文章目录
1 机器学习流程
原始数据—>数据特征工程(训练数据和测试数据)—>建立模型—>模型评估(测试数据进行评估)—>判断模型是否合格(不合格继续进行训练,算法学习)—>模型应用
2 逻辑回归demo
1 模型训练+使用+保存
//1、构建spark环境
val spark: SparkSession = SparkSession
.builder()
.appName("person")
.master("local")
.config("spark,sql.shuffle.partitions", "2")
.getOrCreate()
import spark.implicits._
import org.apache.spark.sql.functions._
//2、读取被预处理后的人体SVM格式的数据
val data: DataFrame = spark
.read
.format("libsvm")
.load("data/人体指标.txt")
//data.show(false) //查看数据,false可以看全
//3、将数据拆分为训练集和测试集:训练集0.7,测试集0.3
val splitDS: Array[Dataset[Row]] = data.randomSplit(Array(0.7, 0.3))

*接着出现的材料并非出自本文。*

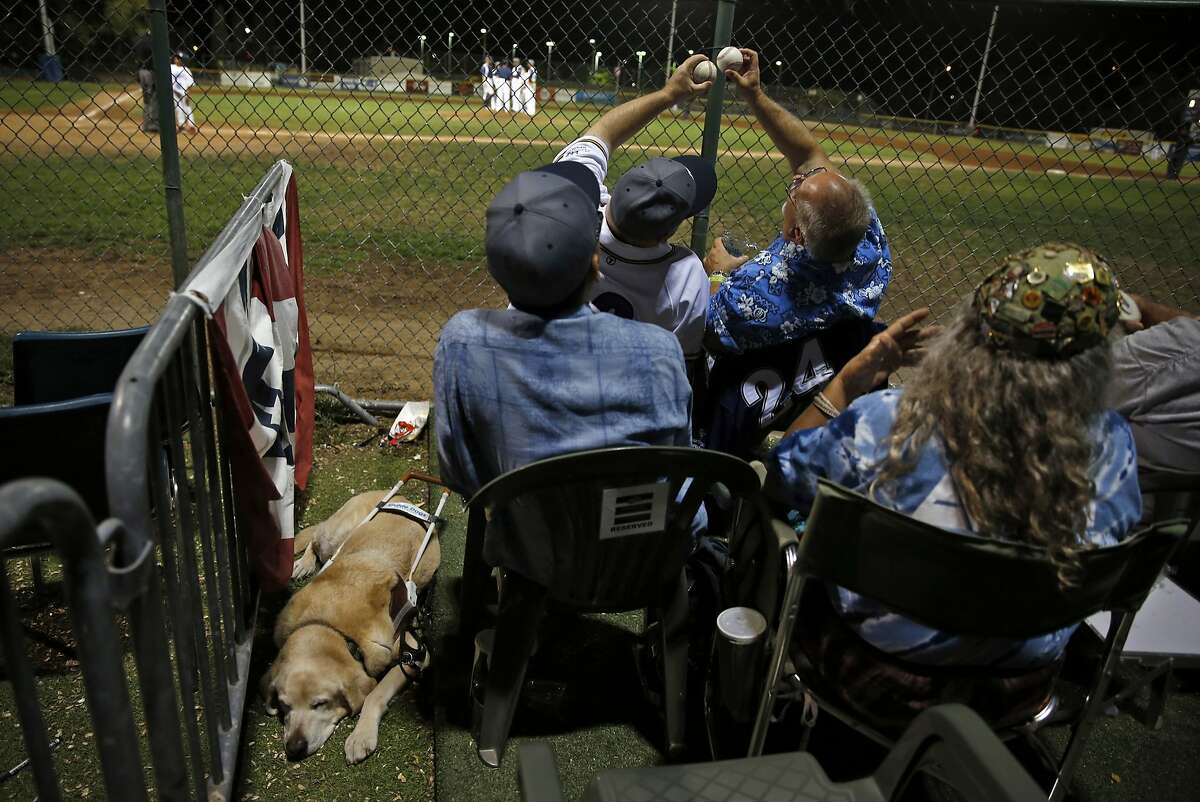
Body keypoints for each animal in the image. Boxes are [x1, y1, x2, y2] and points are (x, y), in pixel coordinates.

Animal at [262, 489, 441, 763]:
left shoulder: (413, 653)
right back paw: (304, 563)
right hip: (334, 535)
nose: (294, 748)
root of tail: (397, 495)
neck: (331, 628)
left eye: (320, 703)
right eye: (284, 705)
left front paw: (361, 736)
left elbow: (375, 694)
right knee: (315, 537)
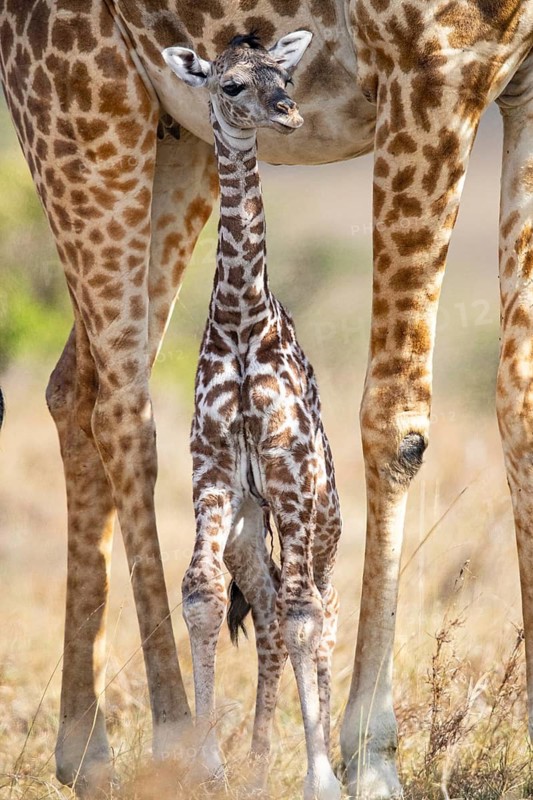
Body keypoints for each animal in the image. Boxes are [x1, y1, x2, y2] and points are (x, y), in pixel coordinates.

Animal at [2, 2, 533, 798]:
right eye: (237, 83)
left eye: (281, 78)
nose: (285, 108)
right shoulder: (431, 68)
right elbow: (397, 419)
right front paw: (368, 758)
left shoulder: (520, 89)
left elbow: (519, 402)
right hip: (82, 115)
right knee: (124, 405)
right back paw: (173, 738)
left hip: (173, 140)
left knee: (76, 387)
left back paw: (88, 751)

val tran: Dataset[Row] = splitDS(0) //训练集
val test: Dataset[Row] = splitDS(1) //测试集
//4、选择算法,这里是二分类问题,可以采用逻辑回归算法
val regression: LogisticRegression = new LogisticRegression()
.setFitIntercept(true) //设置截距
.setMaxIter(100) //设置最大迭代次数
//5、将训练集带入算法训练模型
val model: LogisticRegressionModel = regression.fit(tran)
//6、模型的评估:会在最后增加一列表示预测的结果
val testDF: DataFrame = model.transform(test)
//testDF.show(10000,false) //查看数据,10000表示行数
//7、对预测的结果和表中原来的结果继续比较,如果相等置1相加,不相等置0,最后求出准备的比例(相等的/总数)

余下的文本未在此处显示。